» Information provided
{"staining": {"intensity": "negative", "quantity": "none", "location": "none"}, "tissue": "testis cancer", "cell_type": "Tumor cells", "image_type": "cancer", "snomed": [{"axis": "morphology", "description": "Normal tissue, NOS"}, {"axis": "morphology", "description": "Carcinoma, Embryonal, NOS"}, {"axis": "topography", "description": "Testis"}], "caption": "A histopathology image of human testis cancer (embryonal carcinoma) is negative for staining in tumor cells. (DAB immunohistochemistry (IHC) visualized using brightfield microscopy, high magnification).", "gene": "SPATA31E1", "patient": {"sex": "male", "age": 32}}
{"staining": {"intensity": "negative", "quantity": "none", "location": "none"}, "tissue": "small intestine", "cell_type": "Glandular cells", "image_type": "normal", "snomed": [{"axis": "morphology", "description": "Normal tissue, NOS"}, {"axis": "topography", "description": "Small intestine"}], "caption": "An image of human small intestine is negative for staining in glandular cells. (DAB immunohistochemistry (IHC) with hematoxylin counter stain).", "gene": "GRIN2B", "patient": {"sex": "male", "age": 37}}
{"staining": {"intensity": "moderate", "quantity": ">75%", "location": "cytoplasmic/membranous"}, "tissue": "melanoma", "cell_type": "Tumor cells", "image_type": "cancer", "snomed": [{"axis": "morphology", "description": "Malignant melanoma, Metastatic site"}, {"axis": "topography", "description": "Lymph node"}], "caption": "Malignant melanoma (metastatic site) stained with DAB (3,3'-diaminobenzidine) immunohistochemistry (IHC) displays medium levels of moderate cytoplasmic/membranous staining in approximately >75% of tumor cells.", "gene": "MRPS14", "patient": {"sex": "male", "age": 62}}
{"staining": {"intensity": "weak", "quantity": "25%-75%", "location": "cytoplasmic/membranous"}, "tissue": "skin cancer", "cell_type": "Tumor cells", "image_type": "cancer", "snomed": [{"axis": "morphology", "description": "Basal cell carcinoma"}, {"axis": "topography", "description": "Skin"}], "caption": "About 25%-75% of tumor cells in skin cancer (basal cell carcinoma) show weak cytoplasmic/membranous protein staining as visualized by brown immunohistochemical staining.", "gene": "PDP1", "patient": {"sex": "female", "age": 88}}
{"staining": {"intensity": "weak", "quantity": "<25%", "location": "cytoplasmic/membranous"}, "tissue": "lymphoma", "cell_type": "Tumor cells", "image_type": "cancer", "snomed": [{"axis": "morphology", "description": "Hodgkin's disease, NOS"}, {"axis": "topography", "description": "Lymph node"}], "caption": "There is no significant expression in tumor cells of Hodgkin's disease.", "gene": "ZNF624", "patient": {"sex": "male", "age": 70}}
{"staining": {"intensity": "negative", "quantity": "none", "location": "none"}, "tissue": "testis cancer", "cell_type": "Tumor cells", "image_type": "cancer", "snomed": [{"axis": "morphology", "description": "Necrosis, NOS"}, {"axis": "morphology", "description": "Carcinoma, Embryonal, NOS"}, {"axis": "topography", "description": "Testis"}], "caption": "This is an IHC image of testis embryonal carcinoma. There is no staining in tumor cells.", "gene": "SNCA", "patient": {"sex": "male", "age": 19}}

» Activity
Which lines of the listing above hold the word "human"? Copy each of them.

» Result below
{"staining": {"intensity": "negative", "quantity": "none", "location": "none"}, "tissue": "testis cancer", "cell_type": "Tumor cells", "image_type": "cancer", "snomed": [{"axis": "morphology", "description": "Normal tissue, NOS"}, {"axis": "morphology", "description": "Carcinoma, Embryonal, NOS"}, {"axis": "topography", "description": "Testis"}], "caption": "A histopathology image of human testis cancer (embryonal carcinoma) is negative for staining in tumor cells. (DAB immunohistochemistry (IHC) visualized using brightfield microscopy, high magnification).", "gene": "SPATA31E1", "patient": {"sex": "male", "age": 32}}
{"staining": {"intensity": "negative", "quantity": "none", "location": "none"}, "tissue": "small intestine", "cell_type": "Glandular cells", "image_type": "normal", "snomed": [{"axis": "morphology", "description": "Normal tissue, NOS"}, {"axis": "topography", "description": "Small intestine"}], "caption": "An image of human small intestine is negative for staining in glandular cells. (DAB immunohistochemistry (IHC) with hematoxylin counter stain).", "gene": "GRIN2B", "patient": {"sex": "male", "age": 37}}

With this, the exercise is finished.